Help Protect Our Water

People at Lakeside

Water is one of our most important and fundamental resources. Several agencies help protect the overall function and value of water resources, but lakes, creeks, and wetlands still need our help. Remember that runoff drains into the nearest lake, creek, or wetland. Learn more about these agencies and their regulations along with some tips for things you can do on your own property to help protect our waters. Even if you do not live on a lake, pond, stream, or river, what happens on your property affects one of these water resources. That's because everyone lives in a watershed. A watershed is the land area that drains into a lake, stream or river. A watershed includes natural and artificial drainage systems, such as ditches and storm sewers. Every water body has a watershed that surrounds it and supplies it with water. Check out the links below to find out how you can help make sure that the water resources in your watershed neighborhood stay healthy.

Good Neighbor Guide to Water Friendly Practices

From turf care to yard waste disposal to smart salting, there's a lot of details to remember to help do things in a water friendly way. That's why VLAWMO and the Watershed Action Volunteers are excited to present the Good Neighbor Guide - a one-stop-shop for all your watershed questions and a seasonal checklist to help cover the bases of watershed care. With a bit of practice and keeping it an active conversation with neighbors, the guide becomes a regular routine. 

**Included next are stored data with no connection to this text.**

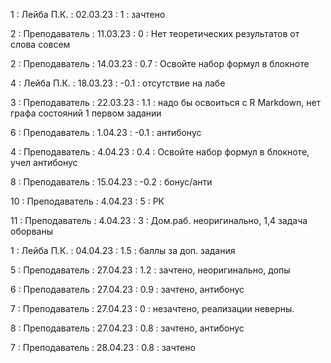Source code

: 1 : Лейба П.К. : 02.03.23 : 1 : зачтено

2 : Преподаватель : 11.03.23 : 0 : Нет теоретических результатов от слова совсем

2 : Преподаватель : 14.03.23 : 0.7 : Освойте набор формул в блокноте

4 : Лейба П.К. : 18.03.23 : -0.1 : отсутствие на лабе

3 : Преподаватель : 22.03.23 : 1.1 : надо бы освоиться с R Markdown, нет графа состояний 1 первом задании

6 : Преподаватель : 1.04.23 : -0.1 : антибонус

4 : Преподаватель : 4.04.23 : 0.4 : Освойте набор формул в блокноте, учел антибонус

8 : Преподаватель : 15.04.23 : -0.2 : бонус/анти

10 : Преподаватель : 4.04.23 : 5 : РК

11 : Преподаватель : 4.04.23 : 3 : Дом.раб. неоригинально, 1,4 задача оборваны

1 : Лейба П.К. : 04.04.23 : 1.5 : баллы за доп. задания

5 : Преподаватель : 27.04.23 : 1.2 : зачтено, неоригинально, допы

6 : Преподаватель : 27.04.23 : 0.9 : зачтено, антибонус

7 : Преподаватель : 27.04.23 : 0 : незачтено, реализации неверны.

8 : Преподаватель : 27.04.23 : 0.8 : зачтено, антибонус

7 : Преподаватель : 28.04.23 : 0.8 : зачтено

These guidelines are helpful for our local lakes, streams, wetlands, groundwater, and wildlife, but they're also a neighborly gesture to human watershed dwellers, particularly those who live downstream. Find out more on how to expand the notion of a good neighbor and save a copy for reference at the link below. 

Good Neighbor Guide (PDF)

Special thanks to Minnesota Water Stewards for leading and developing this effort. mn water stewards logo Opens in new window

Shoreline ErosionShoreline Erosion Control

Waves, wake, wind and ice can rob property owners of valuable lake shore. Retaining walls crumble, and lawns and beaches are undermined by these forces. Grass, sand or bare soil at the shoreline do little to protect the water quality of a lake. Soil from an eroding shoreline clouds the water and damages aquatic habitat. Runoff flows directly into the lake, along with fertilizers, soil, pet waste and other pollutants from surrounding properties. 

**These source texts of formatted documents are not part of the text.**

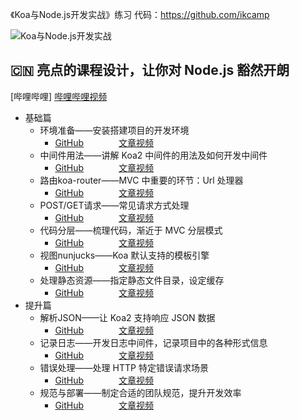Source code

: 《Koa与Node.js开发实战》练习
代码：https://github.com/ikcamp

![Koa与Node.js开发实战](https://user-gold-cdn.xitu.io/2018/12/27/167eed7cdaee8860?w=500&h=644&f=jpeg&s=44208)



## 🇨🇳  亮点的课程设计，让你对 Node.js 豁然开朗 
[哔哩哔哩] [哔哩哔哩视频](https://www.bilibili.com/video/av16502823?from=search&seid=6209470459719688692)

-  基础篇
   - 环境准备——安装搭建项目的开发环境
      - [GitHub](https://github.com/ikcamp/koa2-tutorial/tree/0-start)　　　　[文章视频](https://camp.qianduan.group/koa2/2/1/1)
   - 中间件用法——讲解 Koa2 中间件的用法及如何开发中间件
      - [GitHub](https://github.com/ikcamp/koa2-tutorial/tree/1-middleware)　　　　[文章视频](https://camp.qianduan.group/koa2/2/1/2)
   - 路由koa-router——MVC 中重要的环节：Url 处理器
      - [GitHub](https://github.com/ikcamp/koa2-tutorial/tree/2-koa-router)　　　　[文章视频](https://camp.qianduan.group/koa2/2/1/3)
   - POST/GET请求——常见请求方式处理
      - [GitHub](https://github.com/ikcamp/koa2-tutorial/tree/3-router-request)　　　　[文章视频](https://camp.qianduan.group/koa2/2/1/4)
   - 代码分层——梳理代码，渐近于 MVC 分层模式
      - [GitHub](https://github.com/ikcamp/koa2-tutorial/tree/4-refactor)　　　　[文章视频](https://camp.qianduan.group/koa2/2/1/5)
   - 视图nunjucks——Koa 默认支持的模板引擎
      - [GitHub](https://github.com/ikcamp/koa2-tutorial/tree/5-nunjucks)　　　　[文章视频](https://camp.qianduan.group/koa2/2/1/6)
   - 处理静态资源——指定静态文件目录，设定缓存
      - [GitHub](https://github.com/ikcamp/koa2-tutorial/tree/6-static)　　　　[文章视频](https://camp.qianduan.group/koa2/2/1/7)
- 提升篇
   - 解析JSON——让 Koa2 支持响应 JSON 数据
      - [GitHub](https://github.com/ikcamp/koa2-tutorial/tree/7-mi-send)　　　　[文章视频](https://camp.qianduan.group/koa2/2/2/1)
   - 记录日志——开发日志中间件，记录项目中的各种形式信息
      - [GitHub](https://github.com/ikcamp/koa2-tutorial/tree/8-mi-log)　　　　[文章视频](https://camp.qianduan.group/koa2/2/2/2)
   - 错误处理——处理 HTTP 特定错误请求场景
      - [GitHub](https://github.com/ikcamp/koa2-tutorial/tree/9-mi-http-error)　　　　[文章视频](https://camp.qianduan.group/koa2/2/2/3)
   - 规范与部署——制定合适的团队规范，提升开发效率
      - [GitHub](https://github.com/ikcamp/koa2-tutorial/tree/10-mi-rule)　　　　[文章视频](https://camp.qianduan.group/koa2/2/2/5)



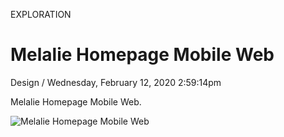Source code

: <p class="type">EXPLORATION</p>

# Melalie Homepage Mobile Web

<p class="meta">Design  /  Wednesday, February 12, 2020 2:59:14pm</p>

Melalie Homepage Mobile Web.

![Melalie Homepage Mobile Web](../assets/images/works/details/233-melalie-homepage-mobile-web/melalie-homepage-mobile-web.jpg)
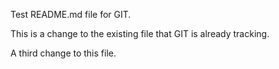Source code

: Test README.md file for GIT.

This is a change to the existing file that GIT is already tracking.

A third change to this file.


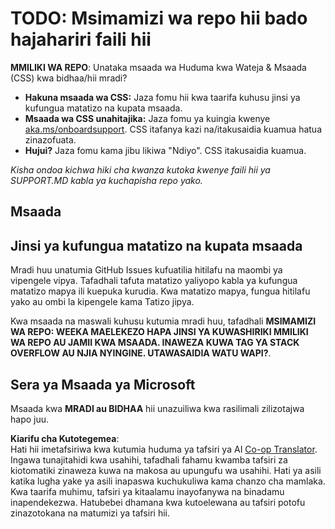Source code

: <!--
CO_OP_TRANSLATOR_METADATA:
{
  "original_hash": "50518c351b4501f2649aeaba31c2592e",
  "translation_date": "2025-07-12T07:31:20+00:00",
  "source_file": "SUPPORT.md",
  "language_code": "sw"
}
-->
# TODO: Msimamizi wa repo hii bado hajahariri faili hii

**MMILIKI WA REPO**: Unataka msaada wa Huduma kwa Wateja & Msaada (CSS) kwa bidhaa/hii mradi?

- **Hakuna msaada wa CSS:** Jaza fomu hii kwa taarifa kuhusu jinsi ya kufungua matatizo na kupata msaada.
- **Msaada wa CSS unahitajika:** Jaza fomu ya kuingia kwenye [aka.ms/onboardsupport](https://aka.ms/onboardsupport). CSS itafanya kazi na/itakusaidia kuamua hatua zinazofuata.
- **Hujui?** Jaza fomu kama jibu likiwa "Ndiyo". CSS itakusaidia kuamua.

*Kisha ondoa kichwa hiki cha kwanza kutoka kwenye faili hii ya SUPPORT.MD kabla ya kuchapisha repo yako.*

## Msaada

## Jinsi ya kufungua matatizo na kupata msaada

Mradi huu unatumia GitHub Issues kufuatilia hitilafu na maombi ya vipengele vipya. Tafadhali tafuta matatizo yaliyopo kabla ya kufungua matatizo mapya ili kuepuka kurudia. Kwa matatizo mapya, fungua hitilafu yako au ombi la kipengele kama Tatizo jipya.

Kwa msaada na maswali kuhusu kutumia mradi huu, tafadhali **MSIMAMIZI WA REPO: WEEKA MAELEKEZO HAPA JINSI YA KUWASHIRIKI MMILIKI WA REPO AU JAMII KWA MSAADA. INAWEZA KUWA TAG YA STACK OVERFLOW AU NJIA NYINGINE. UTAWASAIDIA WATU WAPI?**.

## Sera ya Msaada ya Microsoft

Msaada kwa **MRADI au BIDHAA** hii unazuiliwa kwa rasilimali zilizotajwa hapo juu.

**Kiarifu cha Kutotegemea**:  
Hati hii imetafsiriwa kwa kutumia huduma ya tafsiri ya AI [Co-op Translator](https://github.com/Azure/co-op-translator). Ingawa tunajitahidi kwa usahihi, tafadhali fahamu kwamba tafsiri za kiotomatiki zinaweza kuwa na makosa au upungufu wa usahihi. Hati ya asili katika lugha yake ya asili inapaswa kuchukuliwa kama chanzo cha mamlaka. Kwa taarifa muhimu, tafsiri ya kitaalamu inayofanywa na binadamu inapendekezwa. Hatubebei dhamana kwa kutoelewana au tafsiri potofu zinazotokana na matumizi ya tafsiri hii.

Benefits of Shoreline Buffers:

  • A buffer of native plants reduces erosion while it filters and protects the lake from runoff.
  • A buffer of carefully selected native plants will protect the shore from these eroding forces.
  • The deep roots of the plants will hold the soil in place, while emergent plants in the water break up the force of wind and waves to reduce the stress on the shoreline.
  • A well-designed buffer will also incorporate the features that owners most enjoy about their lakeside property, like docks, beaches and views.

Illicit DischargeIllicit Discharge Program

Illicit discharges are generally any discharge into a storm drain system this is not composed entirely of stormwater. The exceptions include water from firefighting activities and discharges from facilities already under an NPDES permit. Illicit discharges are a problem because, unlike wastewater which flows to a wastewater treatment plant, stormwater flows to waterways without any additional treatment. Illicit discharges often include pathogens, nutrients, surfactants, and various toxic pollutants. Our Illicit Discharge Program addresses spills and other illicit discharges to the storm drain system that are found and also works actively to prevent and eliminate illicit discharges through education, training and enforcement. If you see any illegal dumping into water bodies or wetlands please notify the Environmental Coordinator.

Rain BarrelHow You Can Help

A significant component of Lino Lakes Surface Water Protection Program involves public education and participation in keeping contaminants out of stormwater. The public is an essential partner in making our plan a success to minimize societal impacts to surface water. 

Ways you can help

  • Use proper lawn care and landscaping methods, use a mulching mower, remove grass clippings, leaves and fertilizer from impervious (hard) surfaces to prevent the materials from washing into storm sewer systems, use phosphorus-free fertilizers.
  • If you live along a water body, leave a vegetative buffer along the edge. Buffers filter nutrients and suspended solids from runoff.
  • Avoid washing your car in your driveway; wash in a grassy area or take it to a contained car wash facility to prevent soap, grease, oils, and other contaminants from entering the storm sewer system.
  • Don't litter; pick up and properly dispose of litter.
  • Pick up pet waste while on a walk and in your yard.
  • Keep the curb and gutter free of soil, leaves, and grass clippings.
  • Plant native trees, shrubs, grasses, and wildflowers. Benefits include less watering, little or no fertilizer, less runoff, and habitat for wildlife.
  • Cover exposed soils to prevent erosion and soil transport by stormwater, exposed soils have the greatest potential for wind and water erosion.
  • Stay on designated trails while using all-terrain vehicles (ATVs). Going off-road can severely degrade the environment by initiating and accelerating soil erosion, wildlife habitat loss, and vegetation destruction.
  • Direct rainwater from your roof and driveway to a grassy area. Purchase a rain barrel to collect rainwater from your rooftop.
  • Do not use the storm sewers for the disposal of any materials.